▸ **INFORMATION SHOWN**
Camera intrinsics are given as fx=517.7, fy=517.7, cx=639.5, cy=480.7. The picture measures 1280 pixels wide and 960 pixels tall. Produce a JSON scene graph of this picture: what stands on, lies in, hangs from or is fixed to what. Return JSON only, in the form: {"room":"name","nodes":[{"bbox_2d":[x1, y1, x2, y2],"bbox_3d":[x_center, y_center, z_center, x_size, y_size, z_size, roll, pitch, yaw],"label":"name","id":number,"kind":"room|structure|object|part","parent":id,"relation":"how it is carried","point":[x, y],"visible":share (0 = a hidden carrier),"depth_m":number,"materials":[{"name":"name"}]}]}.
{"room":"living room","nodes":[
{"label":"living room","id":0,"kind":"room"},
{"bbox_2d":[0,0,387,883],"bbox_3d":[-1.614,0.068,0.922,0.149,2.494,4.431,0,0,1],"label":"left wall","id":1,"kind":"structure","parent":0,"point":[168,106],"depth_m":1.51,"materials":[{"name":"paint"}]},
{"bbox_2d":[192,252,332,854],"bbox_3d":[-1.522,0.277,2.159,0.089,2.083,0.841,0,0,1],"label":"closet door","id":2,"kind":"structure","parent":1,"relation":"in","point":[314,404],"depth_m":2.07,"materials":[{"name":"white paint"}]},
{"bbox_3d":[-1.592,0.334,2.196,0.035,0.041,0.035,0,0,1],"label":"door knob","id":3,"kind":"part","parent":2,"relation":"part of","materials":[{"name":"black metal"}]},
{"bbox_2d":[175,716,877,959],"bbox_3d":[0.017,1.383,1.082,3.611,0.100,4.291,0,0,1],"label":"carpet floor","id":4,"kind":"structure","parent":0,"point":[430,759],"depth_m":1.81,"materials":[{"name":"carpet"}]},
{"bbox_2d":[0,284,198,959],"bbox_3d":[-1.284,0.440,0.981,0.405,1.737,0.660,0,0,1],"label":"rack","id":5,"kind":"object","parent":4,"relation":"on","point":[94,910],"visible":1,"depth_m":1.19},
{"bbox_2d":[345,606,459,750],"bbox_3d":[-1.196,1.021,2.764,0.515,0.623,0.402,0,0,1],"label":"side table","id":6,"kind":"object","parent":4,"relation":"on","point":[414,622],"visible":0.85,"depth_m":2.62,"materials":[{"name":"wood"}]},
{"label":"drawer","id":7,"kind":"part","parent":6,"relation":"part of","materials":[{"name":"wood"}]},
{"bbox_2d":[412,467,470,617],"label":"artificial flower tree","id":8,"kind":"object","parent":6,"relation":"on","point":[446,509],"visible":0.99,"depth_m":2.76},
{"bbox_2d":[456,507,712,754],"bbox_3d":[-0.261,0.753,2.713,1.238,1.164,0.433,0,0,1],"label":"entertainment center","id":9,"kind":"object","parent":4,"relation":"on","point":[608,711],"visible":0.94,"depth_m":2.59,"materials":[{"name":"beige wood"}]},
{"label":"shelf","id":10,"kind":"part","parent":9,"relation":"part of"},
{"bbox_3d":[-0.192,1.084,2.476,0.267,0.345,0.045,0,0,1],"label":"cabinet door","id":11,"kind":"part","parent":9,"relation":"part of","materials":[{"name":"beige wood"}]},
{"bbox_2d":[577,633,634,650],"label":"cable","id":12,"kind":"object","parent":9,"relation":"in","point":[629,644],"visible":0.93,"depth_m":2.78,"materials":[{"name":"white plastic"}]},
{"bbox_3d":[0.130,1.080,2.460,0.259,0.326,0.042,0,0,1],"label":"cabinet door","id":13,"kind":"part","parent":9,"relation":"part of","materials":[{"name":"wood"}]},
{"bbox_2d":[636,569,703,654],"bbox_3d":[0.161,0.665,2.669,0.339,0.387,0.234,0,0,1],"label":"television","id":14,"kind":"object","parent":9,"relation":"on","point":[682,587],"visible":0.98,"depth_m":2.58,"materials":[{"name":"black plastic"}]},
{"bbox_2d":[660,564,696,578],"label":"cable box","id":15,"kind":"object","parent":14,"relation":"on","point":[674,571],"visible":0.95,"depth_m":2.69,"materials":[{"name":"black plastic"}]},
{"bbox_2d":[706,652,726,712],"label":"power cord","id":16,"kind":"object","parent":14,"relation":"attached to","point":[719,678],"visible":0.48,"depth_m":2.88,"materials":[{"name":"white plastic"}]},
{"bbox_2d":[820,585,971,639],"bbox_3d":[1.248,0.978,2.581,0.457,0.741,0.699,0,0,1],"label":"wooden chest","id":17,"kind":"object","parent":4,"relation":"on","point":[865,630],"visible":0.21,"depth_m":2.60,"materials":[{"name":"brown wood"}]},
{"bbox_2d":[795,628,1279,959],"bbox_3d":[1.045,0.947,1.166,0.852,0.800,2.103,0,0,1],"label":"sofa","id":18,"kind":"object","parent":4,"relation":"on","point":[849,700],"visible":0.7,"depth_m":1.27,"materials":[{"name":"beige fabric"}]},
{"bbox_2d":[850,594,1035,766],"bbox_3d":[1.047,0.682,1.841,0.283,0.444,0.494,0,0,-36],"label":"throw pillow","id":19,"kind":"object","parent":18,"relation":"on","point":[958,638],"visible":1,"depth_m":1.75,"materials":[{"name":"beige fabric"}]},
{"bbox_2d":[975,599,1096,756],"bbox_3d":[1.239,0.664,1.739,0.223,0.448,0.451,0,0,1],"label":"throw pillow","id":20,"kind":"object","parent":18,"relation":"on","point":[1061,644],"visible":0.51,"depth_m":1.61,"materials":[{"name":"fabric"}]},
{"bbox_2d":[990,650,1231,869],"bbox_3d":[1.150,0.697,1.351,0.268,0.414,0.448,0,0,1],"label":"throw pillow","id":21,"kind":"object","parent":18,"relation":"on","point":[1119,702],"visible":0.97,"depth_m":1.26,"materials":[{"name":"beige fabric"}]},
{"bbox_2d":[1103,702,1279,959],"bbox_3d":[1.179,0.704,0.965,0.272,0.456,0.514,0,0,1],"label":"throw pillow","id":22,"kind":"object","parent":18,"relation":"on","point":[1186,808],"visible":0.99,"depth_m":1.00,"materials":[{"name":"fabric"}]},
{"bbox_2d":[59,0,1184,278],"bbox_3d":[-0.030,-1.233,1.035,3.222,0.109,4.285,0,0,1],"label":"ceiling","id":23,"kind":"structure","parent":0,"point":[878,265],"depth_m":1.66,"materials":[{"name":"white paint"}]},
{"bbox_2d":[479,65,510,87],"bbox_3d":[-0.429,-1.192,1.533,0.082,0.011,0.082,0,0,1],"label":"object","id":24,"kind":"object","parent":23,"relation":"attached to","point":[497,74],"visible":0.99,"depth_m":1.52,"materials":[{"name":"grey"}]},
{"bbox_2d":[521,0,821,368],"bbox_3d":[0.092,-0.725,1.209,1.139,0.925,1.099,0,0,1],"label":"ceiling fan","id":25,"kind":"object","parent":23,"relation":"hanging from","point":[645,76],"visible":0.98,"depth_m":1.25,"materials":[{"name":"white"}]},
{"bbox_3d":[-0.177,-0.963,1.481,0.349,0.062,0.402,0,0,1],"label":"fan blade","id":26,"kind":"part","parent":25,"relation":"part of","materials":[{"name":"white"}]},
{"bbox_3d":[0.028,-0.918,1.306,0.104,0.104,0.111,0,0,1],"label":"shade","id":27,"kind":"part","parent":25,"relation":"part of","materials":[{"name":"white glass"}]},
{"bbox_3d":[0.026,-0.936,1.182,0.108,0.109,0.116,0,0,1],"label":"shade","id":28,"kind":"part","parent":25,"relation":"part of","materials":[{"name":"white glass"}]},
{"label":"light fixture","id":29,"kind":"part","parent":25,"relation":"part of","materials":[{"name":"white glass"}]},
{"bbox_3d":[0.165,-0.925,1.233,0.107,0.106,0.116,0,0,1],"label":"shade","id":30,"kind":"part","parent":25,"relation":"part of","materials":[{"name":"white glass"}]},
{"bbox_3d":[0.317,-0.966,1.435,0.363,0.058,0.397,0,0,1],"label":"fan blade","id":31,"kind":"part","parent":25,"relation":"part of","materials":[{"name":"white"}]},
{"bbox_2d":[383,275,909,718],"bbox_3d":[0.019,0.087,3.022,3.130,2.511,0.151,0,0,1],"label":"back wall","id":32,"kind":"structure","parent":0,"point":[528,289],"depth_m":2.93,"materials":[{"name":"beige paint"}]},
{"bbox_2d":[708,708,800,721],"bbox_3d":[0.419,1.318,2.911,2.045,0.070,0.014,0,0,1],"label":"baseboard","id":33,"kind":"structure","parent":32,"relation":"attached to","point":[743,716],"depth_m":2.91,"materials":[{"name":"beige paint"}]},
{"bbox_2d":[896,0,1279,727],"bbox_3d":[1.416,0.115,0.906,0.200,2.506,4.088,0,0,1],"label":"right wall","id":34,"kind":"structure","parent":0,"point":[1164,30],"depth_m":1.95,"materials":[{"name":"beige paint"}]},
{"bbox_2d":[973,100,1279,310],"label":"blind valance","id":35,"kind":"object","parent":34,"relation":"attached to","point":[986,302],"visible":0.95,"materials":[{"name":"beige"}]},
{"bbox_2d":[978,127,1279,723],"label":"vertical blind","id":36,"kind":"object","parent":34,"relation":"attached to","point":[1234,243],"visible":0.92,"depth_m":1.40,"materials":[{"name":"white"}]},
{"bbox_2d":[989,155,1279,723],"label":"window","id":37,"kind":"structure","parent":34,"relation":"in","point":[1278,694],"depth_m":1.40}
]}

▸ **WORK TO COMPLETE**
Whenever a line of the listing contains the word "wall", it counts; say the total only.

▸ **PROBLEM SOLUTION**
3